US soldiers are firing so many bullets in Iraq and elsewhere that the army's main supplier cannot keep up with the huge demand, US military officials say.
The bullet demand is the highest since the Vietnam, the army says
They say the army needs two billion bullets a year, but its government-owned supplier, Alliant Techsystems, can only make 1.2 billion.
To fill the gap, a US firm and Israel's state-owned bullet-maker were awarded contracts for 70 million rounds each.
But they will still be some 300 million rounds short, army officials say.
Working around the clock
"We're at war," was how US Army spokesman Major Gary Tallman explained the reason for the dramatic increase in the demand for small-calibre ammunition to the Philadelphia Inquirer newspaper.

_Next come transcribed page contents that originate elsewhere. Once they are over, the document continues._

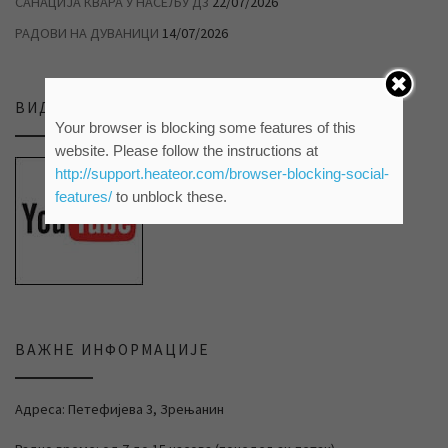
САНАЦИЈА КВАРА У НАСЕЉУ Д3
22/07/2026
РАДОВИ НА ДУВАНИЦИ
14/07/2026
ВИДЕО ПРИЛОЗИ НА НАШЕМ ЈУТЈУБ КАНАЛУ
Your browser is blocking some features of this
website. Please follow the instructions at
http://support.heateor.com/browser-blocking-social-
features/
to unblock these.
ВАЖНЕ ИНФОРМАЦИЈЕ
Адреса: Петефијева 3, Зрењанин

The US military say that - with almost daily firefights in Iraq and also ongoing operations in Afghanistan and elsewhere - the demand is higher than at any time since the war in Vietnam.
They say US non-combatant troops in Iraq are also using more bullets in training, due to an increased number of attacks by insurgents on supply and transportation units.
Alliant Techsystems chief executive Dan Murphy told the Associated Press news agency that the company had gone through its fastest increase in production of bullets - 37% in the first three months of the year - to meet the demand.
He said some production lines at the firm's plant in Missouri were operating around the clock.
The army said it expected the Winchester Ammunition of East Alton, Illinois, and also Israel Military Industries Ltd of Israel to start delivering bullets on their new contracts next month.